While Operation Noah was in progress, the Department of Veterinary Services, Tsetse and Trypanosomiasis Control was busy with its own agenda. Their mission was to eliminate the tsetse fly's host, large wild vertebrates upon which the blood-sucking fly depends for food.
The tsetse fly carries the Trypanosoma parasite, which causes sleeping sickness in humans and nagana in domestic animals, particularly cattle. Much of the country was being opened up for cattle ranching, so eliminating the threat of the disease was essential to ensure the enterprise's success.
Between 1933 and 1958, over 148,000 wild animals from 36 different species were shot, including 208 black rhinos. In 1959, the strategy moved away from wildlife annihilation to destroying the tsetse fly habitat and using insecticides and traps.
These contrary administration agendas of forced resettlement, Operation Noah, and the tsetse fly eradication program, combined with the ever-present danger of human-wildlife conflict, hardened the Tonga people's attitude towards wildlife and conservation, which permeated across generations.
This is the crux of the matter; if rural African communities are prohibited from deciding if and how the wildlife resource is utilized, then there is zero incentive for them to protect it.
The international wildlife conservation agencies, both governmental and non-governmental, have it wrong. The ban on the legal trade of wildlife products and the political flip-flopping around the importation of safari-hunted animals are destroying livelihoods and the wildlife and habitat that they profess to be protecting.
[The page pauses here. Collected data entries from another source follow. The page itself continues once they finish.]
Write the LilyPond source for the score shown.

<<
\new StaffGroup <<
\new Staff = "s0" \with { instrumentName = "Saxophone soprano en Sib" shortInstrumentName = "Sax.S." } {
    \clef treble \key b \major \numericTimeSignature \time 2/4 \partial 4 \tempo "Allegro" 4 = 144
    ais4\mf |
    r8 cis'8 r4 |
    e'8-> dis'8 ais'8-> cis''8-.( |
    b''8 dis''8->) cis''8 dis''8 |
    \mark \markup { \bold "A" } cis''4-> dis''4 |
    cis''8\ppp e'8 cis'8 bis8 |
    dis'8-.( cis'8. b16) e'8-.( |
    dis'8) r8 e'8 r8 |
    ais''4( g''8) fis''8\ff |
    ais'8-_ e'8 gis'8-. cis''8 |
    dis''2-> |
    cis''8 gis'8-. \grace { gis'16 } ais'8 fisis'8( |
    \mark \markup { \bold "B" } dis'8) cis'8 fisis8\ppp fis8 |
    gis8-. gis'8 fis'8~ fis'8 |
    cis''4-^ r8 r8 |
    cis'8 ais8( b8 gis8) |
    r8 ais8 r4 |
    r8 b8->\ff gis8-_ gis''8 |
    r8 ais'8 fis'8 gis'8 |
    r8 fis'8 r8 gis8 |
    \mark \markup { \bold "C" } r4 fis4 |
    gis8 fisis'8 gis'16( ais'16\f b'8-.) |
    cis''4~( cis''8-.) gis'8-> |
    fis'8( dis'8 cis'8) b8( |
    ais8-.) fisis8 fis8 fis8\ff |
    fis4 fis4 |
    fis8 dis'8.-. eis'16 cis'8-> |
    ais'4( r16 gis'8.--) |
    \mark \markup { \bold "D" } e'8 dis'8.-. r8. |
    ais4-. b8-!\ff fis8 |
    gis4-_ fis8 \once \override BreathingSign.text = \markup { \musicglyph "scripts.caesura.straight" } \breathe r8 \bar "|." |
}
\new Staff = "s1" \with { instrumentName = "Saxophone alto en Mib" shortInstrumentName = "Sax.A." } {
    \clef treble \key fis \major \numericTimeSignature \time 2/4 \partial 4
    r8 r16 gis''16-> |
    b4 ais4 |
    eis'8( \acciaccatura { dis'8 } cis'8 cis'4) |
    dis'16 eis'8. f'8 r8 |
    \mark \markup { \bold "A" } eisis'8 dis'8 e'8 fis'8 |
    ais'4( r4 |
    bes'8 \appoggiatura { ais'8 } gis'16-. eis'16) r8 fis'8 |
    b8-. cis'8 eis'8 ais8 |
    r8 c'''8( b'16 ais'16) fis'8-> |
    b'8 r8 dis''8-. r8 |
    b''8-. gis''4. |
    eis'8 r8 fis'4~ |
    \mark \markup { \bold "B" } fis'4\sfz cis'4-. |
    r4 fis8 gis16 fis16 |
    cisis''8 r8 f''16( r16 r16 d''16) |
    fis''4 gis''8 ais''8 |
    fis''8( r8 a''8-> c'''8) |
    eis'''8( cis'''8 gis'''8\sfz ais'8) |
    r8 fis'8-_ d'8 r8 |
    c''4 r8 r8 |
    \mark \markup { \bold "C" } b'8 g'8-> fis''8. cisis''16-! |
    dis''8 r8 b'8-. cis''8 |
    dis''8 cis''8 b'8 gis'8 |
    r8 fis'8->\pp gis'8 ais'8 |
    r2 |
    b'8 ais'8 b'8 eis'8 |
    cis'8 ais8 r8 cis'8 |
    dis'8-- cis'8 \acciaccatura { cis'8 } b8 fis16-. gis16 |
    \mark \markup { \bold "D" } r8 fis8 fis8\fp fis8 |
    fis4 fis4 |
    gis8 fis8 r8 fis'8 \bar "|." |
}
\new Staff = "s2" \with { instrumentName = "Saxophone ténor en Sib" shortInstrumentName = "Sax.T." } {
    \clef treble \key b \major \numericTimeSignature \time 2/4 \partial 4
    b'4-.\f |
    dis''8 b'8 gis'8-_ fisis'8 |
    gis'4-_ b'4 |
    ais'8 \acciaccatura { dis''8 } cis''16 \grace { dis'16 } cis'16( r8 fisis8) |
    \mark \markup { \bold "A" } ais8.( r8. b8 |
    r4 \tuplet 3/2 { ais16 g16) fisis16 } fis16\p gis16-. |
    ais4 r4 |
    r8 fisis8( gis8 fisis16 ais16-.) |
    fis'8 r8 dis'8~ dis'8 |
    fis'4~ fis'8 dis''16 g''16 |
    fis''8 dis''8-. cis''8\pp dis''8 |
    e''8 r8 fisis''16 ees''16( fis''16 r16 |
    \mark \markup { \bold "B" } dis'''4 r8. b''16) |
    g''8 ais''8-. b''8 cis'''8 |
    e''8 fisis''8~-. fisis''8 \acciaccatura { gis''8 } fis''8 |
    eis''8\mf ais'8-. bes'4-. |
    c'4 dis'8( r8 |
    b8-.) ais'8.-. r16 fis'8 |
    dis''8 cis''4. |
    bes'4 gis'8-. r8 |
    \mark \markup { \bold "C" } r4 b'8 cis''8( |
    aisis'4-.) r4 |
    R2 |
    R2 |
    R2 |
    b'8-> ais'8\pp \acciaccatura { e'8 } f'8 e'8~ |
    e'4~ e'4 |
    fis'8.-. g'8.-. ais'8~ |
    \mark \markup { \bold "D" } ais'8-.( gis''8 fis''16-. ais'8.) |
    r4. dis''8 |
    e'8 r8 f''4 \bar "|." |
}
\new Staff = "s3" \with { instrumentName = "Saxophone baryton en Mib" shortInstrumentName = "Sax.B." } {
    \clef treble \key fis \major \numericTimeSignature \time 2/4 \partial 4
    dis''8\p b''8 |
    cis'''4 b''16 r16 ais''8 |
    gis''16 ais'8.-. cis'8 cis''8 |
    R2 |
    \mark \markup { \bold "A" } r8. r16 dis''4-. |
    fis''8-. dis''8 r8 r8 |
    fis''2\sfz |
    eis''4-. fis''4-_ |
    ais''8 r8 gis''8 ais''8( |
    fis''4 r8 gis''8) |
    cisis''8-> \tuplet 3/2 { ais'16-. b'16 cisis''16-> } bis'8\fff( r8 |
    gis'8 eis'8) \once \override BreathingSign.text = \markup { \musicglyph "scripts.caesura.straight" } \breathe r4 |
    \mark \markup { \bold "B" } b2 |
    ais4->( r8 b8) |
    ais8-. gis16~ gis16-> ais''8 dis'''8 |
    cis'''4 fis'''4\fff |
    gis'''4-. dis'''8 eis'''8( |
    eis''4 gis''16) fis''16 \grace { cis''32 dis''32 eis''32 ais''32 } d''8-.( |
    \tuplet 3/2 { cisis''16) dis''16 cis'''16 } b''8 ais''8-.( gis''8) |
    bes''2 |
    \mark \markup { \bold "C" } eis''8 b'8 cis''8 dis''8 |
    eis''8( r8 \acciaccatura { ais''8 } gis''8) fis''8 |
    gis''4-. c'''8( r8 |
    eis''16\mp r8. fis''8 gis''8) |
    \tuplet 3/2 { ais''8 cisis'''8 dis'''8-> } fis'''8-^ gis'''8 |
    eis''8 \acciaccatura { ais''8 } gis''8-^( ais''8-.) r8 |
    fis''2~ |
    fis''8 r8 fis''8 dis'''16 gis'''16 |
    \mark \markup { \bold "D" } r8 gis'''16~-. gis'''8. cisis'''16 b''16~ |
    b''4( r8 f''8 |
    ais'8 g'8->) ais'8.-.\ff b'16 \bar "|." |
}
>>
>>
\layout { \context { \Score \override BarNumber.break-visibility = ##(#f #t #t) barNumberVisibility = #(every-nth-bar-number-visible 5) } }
Animal activist groups are at the core of the scam. They have no right to dictate to the African people about how to manage their wildlife.
(Zimbabwean native Zig Mackintosh has been involved in wildlife conservation and filmmaking for 40 years. Over the years, he has traveled to more than 30 countries, documenting various aspects of wildlife conservation. Sustainable use of natural resources as an essential conservation tool is the fundamental theme in the film productions he is associated with.)